Organi collegiali tramutati gradualmente in noiose conferenze di servizio; mancanza di rispetto per le prerogative contrattuali del sindacato; i sindacati che protestavano additati al pubblico ludibrio come “disturbatori” in tempo di emergenza. Fatto gravissimo, infine, la gestione opaca e non trasparente delle informazioni da parte del ministero, non causata dall'epidemia, ma da una precisa volontà politica
03 Novembre 2020 | di Rino Di Meglio
In numerosi paesi la gestione della pandemia si sta accompagnando ad una diminuzione delle libertà, del resto difficilmente può essere goduta una democrazia reale quando si diffondono la paura e la miseria o entrambe.
Basti pensare all’enorme potere che è stato attribuito a “comitati tecnici” non legittimati da alcuna elezione, o all’emanazione confusa di disposizioni spesso in contrasto con leggi primarie e quindi nulle, ma applicate ugualmente, utilizzando la forza pubblica. Sono quelle restrizioni che di solito accompagnano uno stato di guerra, anche se l’epidemia non corrisponde affatto ad uno stato di guerra.
Anche la scuola ha risentito di questa condizione generale, ad esempio gli organi collegiali già tramutati gradualmente in noiose conferenze di servizio, anziché in organismi professionali, utilizzati in video conferenza sono scesi al livello più basso della loro esistenza.
Fin dall’inizio dell’emergenza sanitaria la Gilda degli Insegnanti aveva affermato con forza che, per riaprire le scuole in sicurezza, erano necessari due elementi fondamentali: spazi adeguati e personale scolastico in numero adeguato.
Si sono persi mesi e, alla riapertura dell’anno scolastico, a settembre 2020, non abbiamo potuto constatare la realizzazione di nessuna delle due condizioni: sulle strutture solo interventi sporadici dovuti alla buona volontà di qualche singolo ente locale, e gli organici, nonostante le enunciazioni propagandistiche, sono stati costituiti esattamente con gli stessi parametri della situazione normale.
Il cosiddetto “organico covid” è consistito, in realtà, in danaro attribuito alle scuole per coprire alcune supplenze, peraltro di difficile realizzazione , perché accompagnato da norme capestro.
Inoltre proprio quest'anno il Ministero ha deciso, improvvidamente, di rinnovare le graduatorie per le supplenze con un nuovo sistema, che ha generato una situazione caotica ed una grande difficoltà, ad oltre un mese dall'inizio delle lezioni, a reperire supplenti in alcune regioni.
L'intenzione di modernizzare le graduatorie era buona, ma la realizzazione pratica si è rivelata pessima e con effetti fortemente negativi. Il dato reale e drammatico rivela che l'anno scolastico, oltre che con l'emergenza epidemica, si è aperto anche con l'emergenza precariato, segnando il record di oltre 200.000 posti scoperti, praticamente uno ogni quattro insegnanti, un dato tanto oggettivo quanto drammatico.

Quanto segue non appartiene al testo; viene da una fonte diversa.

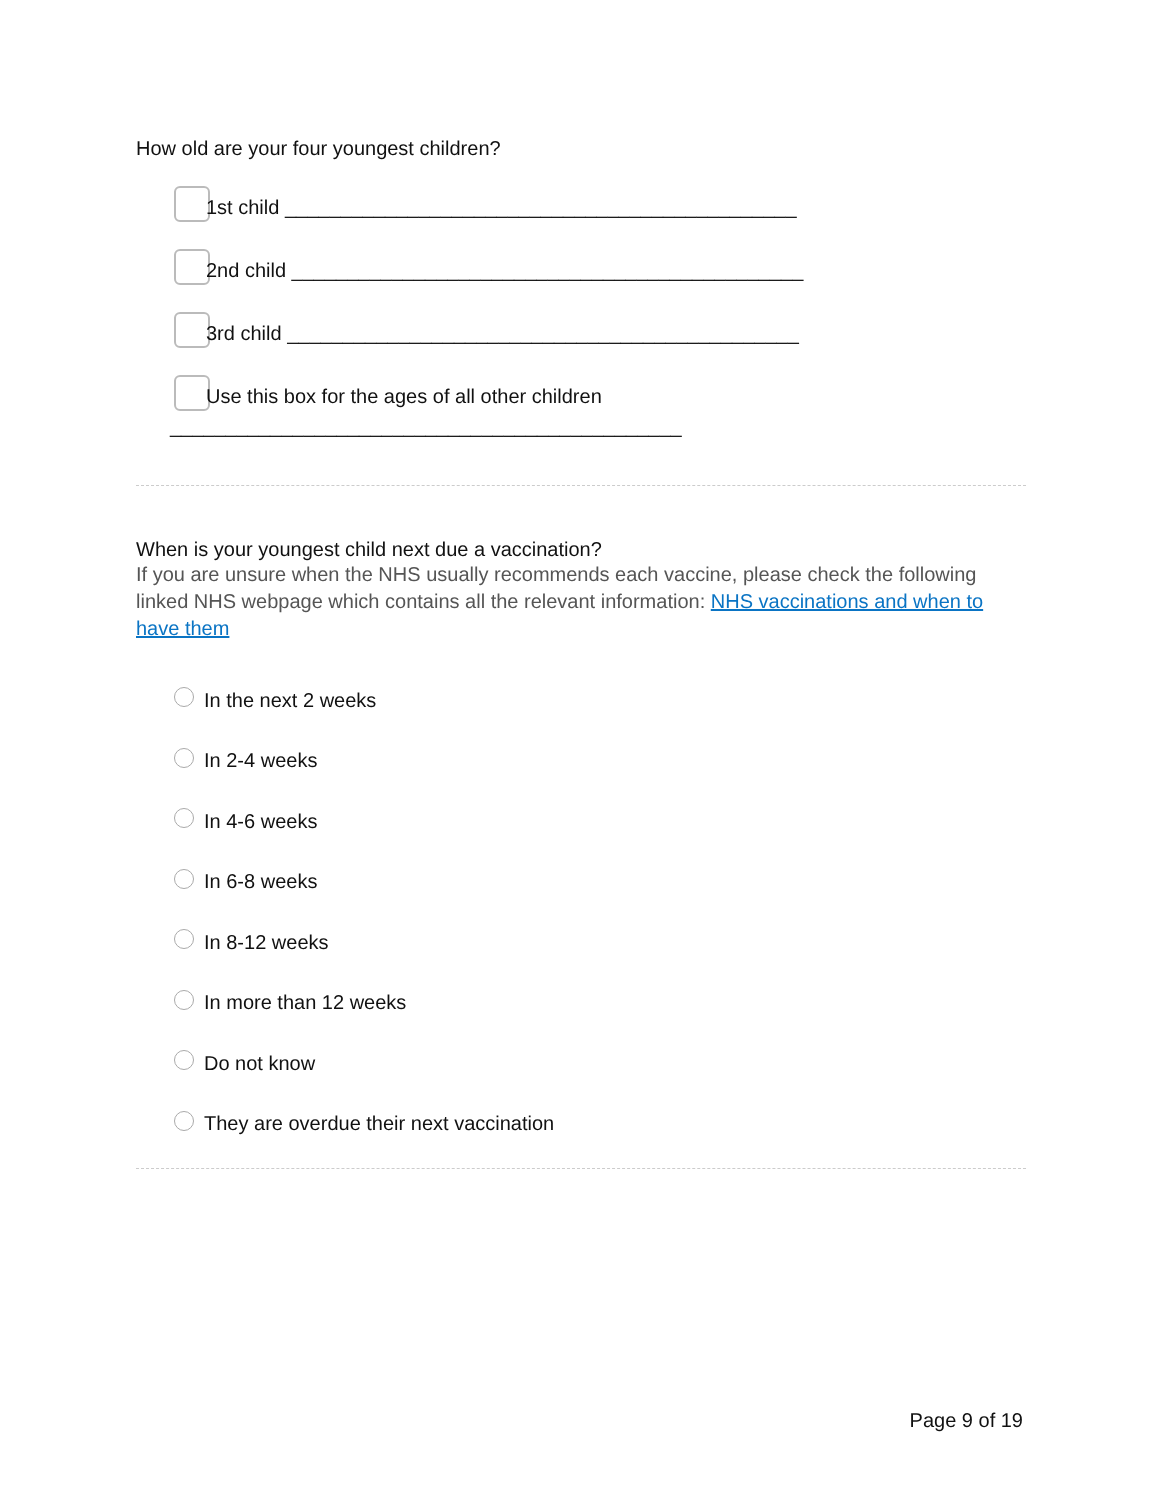How old are your four youngest children?
1st child ______________________________________________
2nd child ______________________________________________
3rd child ______________________________________________
Use this box for the ages of all other children
______________________________________________
When is your youngest child next due a vaccination?
If you are unsure when the NHS usually recommends each vaccine, please check the following linked NHS webpage which contains all the relevant information: NHS vaccinations and when to have them
In the next 2 weeks
In 2-4 weeks
In 4-6 weeks
In 6-8 weeks
In 8-12 weeks
In more than 12 weeks
Do not know
They are overdue their next vaccination
Page 9 of 19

Anche la libertà sindacale è un diritto civile oltre che sociale, sicuramente al sindacato non spetta il compito del governo, ma quello di rappresentare chi lavora, nell’ambito delle competenze che la Costituzione e le leggi affidano ad essi. Quando chi governa, sia pur in periodo di emergenza, non rispetta le prerogative contrattuali del sindacato, non compie un esercizio di democrazia.
A livello nazionale le organizzazioni sindacali della scuola sono state messe all’angolo, escluse da qualsiasi partecipazione alle decisioni, sbeffeggiate con informazioni successive a quelle già fornite alla stampa dallo stesso ministero. Le trattative su temi tipici della competenza sindacale sono state disattese, anche accordi assunti in precedenza non sono stati rispettati.
I sindacati che protestavano sono stati additati al pubblico ludibrio come “disturbatori” in tempo di emergenza, utilizzando a tal fine tutta la potenza di fuoco propagandistica a disposizione di chi siede al governo e con la medesima arma della propaganda, trasformando chi era l’autore della prepotenza, in una povera vittima dei cattivi disturbatori.
Fatto gravissimo infine, la gestione opaca e non trasparente delle informazioni da parte del ministero, non causata dall'epidemia, ma da una precisa volontà politica e, a parere di chi scrive, in palese contrasto con l'ordinamento giuridico e costituzionale dello Stato democratico.